Jesus was born during the Pax Romana, a time of "peace" established by the imperial Roman government. But that so-called peace came at the cost of ruthless oppression, wars and occupations, and a tax system that left many people unable to feed themselves or their families. Although we live in a different era, which we like to think is more progressive, we still live with wars, occupations and wide-spread poverty and hunger.

In other words, Jesus was born into reality-our reality. God came to be with us, not God as an abstraction, a doctrine or a creed, but God as a flesh and blood human being, with all that that entails. God chose to be born in rough circumstances, circumstances that unflinchingly expose the dark side of our human experience. He was born in our poverty, not our wealth; into hardship and struggle, not our complacency. He had no status, or political power-when he was barely more than an infant, he had to flee for his life from Herod's murderous rage.

And he was born among the animals, a creature of flesh and blood like them. By taking on our physical life, Jesus accepted the human vulnerability and the dying that goes along with it.

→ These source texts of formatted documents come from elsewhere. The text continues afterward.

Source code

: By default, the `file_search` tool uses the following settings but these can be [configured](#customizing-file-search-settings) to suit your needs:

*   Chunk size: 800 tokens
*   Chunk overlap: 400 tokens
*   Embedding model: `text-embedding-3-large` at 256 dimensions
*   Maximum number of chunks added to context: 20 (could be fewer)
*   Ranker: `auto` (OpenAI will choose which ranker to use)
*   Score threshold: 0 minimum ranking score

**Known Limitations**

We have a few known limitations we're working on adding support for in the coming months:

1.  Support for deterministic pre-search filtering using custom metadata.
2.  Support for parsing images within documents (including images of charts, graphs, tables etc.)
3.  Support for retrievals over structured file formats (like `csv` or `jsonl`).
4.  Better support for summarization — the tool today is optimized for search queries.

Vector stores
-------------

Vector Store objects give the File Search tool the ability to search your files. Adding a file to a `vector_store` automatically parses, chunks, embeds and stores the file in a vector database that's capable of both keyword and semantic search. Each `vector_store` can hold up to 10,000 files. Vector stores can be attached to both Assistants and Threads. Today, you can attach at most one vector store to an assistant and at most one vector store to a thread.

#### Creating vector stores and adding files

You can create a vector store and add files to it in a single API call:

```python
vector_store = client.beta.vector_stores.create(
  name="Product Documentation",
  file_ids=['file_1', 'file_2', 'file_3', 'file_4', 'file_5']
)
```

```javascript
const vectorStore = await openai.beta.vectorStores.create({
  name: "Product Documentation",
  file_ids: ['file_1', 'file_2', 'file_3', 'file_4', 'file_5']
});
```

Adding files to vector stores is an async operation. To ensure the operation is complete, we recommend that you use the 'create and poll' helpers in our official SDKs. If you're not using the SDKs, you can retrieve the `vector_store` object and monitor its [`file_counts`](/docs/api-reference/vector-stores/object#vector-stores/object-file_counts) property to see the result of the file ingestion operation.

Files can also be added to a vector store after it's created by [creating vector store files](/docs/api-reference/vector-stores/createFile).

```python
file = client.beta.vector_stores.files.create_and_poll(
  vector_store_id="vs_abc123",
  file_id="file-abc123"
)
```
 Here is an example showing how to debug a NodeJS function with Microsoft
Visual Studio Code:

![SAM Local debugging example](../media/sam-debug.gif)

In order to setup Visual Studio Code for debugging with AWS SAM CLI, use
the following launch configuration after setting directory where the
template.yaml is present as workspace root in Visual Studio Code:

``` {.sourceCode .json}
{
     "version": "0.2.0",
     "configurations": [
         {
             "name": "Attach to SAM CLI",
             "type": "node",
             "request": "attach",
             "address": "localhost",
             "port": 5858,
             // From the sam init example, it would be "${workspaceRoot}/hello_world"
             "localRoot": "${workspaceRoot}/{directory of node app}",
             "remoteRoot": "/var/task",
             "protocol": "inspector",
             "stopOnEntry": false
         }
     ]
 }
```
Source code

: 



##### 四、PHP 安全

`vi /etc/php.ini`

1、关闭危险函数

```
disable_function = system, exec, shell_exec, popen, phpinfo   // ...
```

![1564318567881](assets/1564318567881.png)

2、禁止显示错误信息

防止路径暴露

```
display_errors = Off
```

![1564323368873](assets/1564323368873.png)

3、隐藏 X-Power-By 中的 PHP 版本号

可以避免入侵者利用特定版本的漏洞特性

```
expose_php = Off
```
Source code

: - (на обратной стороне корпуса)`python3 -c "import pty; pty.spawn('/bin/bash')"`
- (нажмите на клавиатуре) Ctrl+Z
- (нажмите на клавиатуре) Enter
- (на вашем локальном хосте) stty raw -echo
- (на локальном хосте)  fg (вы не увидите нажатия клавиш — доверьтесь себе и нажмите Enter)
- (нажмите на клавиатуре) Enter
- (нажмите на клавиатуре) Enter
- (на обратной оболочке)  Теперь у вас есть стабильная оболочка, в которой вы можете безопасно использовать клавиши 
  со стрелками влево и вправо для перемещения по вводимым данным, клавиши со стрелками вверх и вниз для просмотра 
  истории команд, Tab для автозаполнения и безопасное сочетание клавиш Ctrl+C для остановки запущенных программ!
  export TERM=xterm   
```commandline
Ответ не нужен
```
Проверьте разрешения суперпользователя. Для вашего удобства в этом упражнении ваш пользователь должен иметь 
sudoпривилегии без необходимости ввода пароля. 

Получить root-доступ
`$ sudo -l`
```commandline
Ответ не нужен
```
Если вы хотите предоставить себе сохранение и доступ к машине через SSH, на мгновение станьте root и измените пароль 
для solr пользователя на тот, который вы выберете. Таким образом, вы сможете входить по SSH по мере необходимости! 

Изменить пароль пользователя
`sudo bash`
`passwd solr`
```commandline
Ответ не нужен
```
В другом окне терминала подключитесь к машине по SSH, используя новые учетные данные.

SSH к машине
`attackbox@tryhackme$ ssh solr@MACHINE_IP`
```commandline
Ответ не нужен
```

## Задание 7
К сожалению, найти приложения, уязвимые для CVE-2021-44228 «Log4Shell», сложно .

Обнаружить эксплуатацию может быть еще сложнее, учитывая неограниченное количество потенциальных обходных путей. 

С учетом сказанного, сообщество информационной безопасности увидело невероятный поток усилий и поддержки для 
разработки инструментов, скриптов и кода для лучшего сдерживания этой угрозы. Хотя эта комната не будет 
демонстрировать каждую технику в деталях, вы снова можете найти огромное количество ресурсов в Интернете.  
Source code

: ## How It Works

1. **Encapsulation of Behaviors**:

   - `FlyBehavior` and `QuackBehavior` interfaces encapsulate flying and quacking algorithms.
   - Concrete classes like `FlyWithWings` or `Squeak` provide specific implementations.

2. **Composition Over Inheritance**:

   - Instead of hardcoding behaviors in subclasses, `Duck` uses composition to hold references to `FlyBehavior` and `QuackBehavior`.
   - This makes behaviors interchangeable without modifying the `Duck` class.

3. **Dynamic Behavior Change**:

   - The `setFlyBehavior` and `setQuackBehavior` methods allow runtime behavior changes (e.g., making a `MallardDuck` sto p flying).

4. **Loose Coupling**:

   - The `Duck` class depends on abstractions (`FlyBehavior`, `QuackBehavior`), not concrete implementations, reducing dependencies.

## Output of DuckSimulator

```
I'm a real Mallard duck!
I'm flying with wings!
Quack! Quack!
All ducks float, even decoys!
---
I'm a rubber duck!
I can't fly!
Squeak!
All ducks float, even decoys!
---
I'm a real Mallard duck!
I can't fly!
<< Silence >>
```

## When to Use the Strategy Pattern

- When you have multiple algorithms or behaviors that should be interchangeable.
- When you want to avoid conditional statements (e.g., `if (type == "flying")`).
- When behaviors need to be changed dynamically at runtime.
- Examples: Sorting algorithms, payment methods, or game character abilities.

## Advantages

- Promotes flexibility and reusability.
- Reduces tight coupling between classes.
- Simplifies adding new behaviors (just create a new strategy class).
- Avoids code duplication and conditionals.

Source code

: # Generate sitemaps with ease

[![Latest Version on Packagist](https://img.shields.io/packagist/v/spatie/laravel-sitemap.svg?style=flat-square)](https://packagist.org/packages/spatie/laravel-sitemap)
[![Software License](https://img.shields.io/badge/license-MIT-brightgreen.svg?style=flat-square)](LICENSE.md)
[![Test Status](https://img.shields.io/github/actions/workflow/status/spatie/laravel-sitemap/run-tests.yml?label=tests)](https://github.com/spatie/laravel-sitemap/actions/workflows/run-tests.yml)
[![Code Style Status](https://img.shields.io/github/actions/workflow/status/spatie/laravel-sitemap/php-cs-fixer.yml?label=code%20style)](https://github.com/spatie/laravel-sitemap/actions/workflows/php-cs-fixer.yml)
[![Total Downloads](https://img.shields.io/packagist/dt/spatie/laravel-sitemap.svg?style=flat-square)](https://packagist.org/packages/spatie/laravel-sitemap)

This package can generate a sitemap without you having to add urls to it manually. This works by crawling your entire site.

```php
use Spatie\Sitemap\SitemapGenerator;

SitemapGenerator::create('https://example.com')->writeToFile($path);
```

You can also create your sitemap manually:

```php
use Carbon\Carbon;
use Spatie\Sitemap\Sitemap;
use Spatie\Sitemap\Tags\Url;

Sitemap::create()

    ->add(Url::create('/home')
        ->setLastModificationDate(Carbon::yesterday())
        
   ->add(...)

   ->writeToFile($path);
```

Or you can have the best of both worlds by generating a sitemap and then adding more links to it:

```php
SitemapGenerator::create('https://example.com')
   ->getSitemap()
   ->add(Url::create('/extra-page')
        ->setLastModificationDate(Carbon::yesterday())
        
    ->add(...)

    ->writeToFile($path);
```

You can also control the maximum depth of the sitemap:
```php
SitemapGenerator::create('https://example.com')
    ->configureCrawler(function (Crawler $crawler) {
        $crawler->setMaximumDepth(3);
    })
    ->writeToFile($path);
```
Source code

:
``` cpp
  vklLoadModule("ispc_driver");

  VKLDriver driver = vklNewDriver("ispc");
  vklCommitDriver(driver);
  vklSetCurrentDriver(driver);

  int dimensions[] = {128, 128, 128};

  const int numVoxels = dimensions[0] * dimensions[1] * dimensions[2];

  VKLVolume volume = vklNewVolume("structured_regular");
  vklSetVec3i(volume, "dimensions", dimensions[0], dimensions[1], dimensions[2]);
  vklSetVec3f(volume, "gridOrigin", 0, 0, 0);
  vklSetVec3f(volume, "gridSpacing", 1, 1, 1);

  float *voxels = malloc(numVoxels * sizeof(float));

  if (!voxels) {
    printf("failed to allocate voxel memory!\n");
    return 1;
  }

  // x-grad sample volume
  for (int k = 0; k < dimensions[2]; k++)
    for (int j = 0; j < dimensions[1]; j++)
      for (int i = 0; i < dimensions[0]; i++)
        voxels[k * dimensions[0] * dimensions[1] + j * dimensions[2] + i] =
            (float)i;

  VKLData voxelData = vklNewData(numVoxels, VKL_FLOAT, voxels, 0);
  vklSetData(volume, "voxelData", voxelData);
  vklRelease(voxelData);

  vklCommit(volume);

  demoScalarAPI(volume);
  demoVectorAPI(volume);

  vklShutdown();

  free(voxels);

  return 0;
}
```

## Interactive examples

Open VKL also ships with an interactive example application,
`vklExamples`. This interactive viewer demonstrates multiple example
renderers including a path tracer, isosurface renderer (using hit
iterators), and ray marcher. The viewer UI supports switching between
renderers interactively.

This story, as I mentioned, disarms me-in Jesus' story we come face to face with our own humanity, in all its messiness, pain and struggle. God did not come in power and glory, for people who have it all together, and are healthy, wealthy and wise. He came for ordinary people, with ordinary struggles. He came for the lonely and broken-hearted, the lost and confused, those who fear they are unworthy or have failed in some way. He came for those who long for justice and true peace. He came for all of us, who are poor in spirit.

He came into our darkness as light, into our poverty as blessing. He came to give us cause to hope because God loves us and has come to be with us. And God is sovereign over this world, no matter what forces are at work in it today. Jesus' birth into the world is our sign that the powers of this world will someday be overcome by the power of love. The pax romana will give way to true peace, with justice for the poor and oppressed.

Through his holy birth, Jesus illumines our lives and reveals that all births are holy, and every life is sacred. Jesus' life and teachings reveal our own holy calling to love with all our hearts. To be a true human being is to spend yourself for love, and not just for friends but for enemies as well. Jesus shows us that our path is to forgive one another, seek reconciliation and peace, and work to end injustice and oppression.

God believes in us, or he would not have entered into our darkness or taken on our humanity. God believes in our capacity for goodness and love. The great Jesuit theologian Karl Rahner says that "Christianity is indeed an optimism about human beings such as only God could conceive."

If we trust that God believes in us, perhaps we will begin to believe in ourselves. If we keep our focus on Jesus who came and who always comes, we will find that we have the strength to love, as my old friends do, steadily, faithfully, humbly. Maybe we can extend that love to strangers as well as friends, those who hate us as well as those who love us. Maybe we can live as God's beloved, shining Christ's light into the darkness of the world. Trust God, trust your life. The light shines in the darkness, Christ's light and our light, and the darkness did not overcome it.

Once again, I find my faithless fear is unfounded. Here we are at the manger, and he came. He always comes.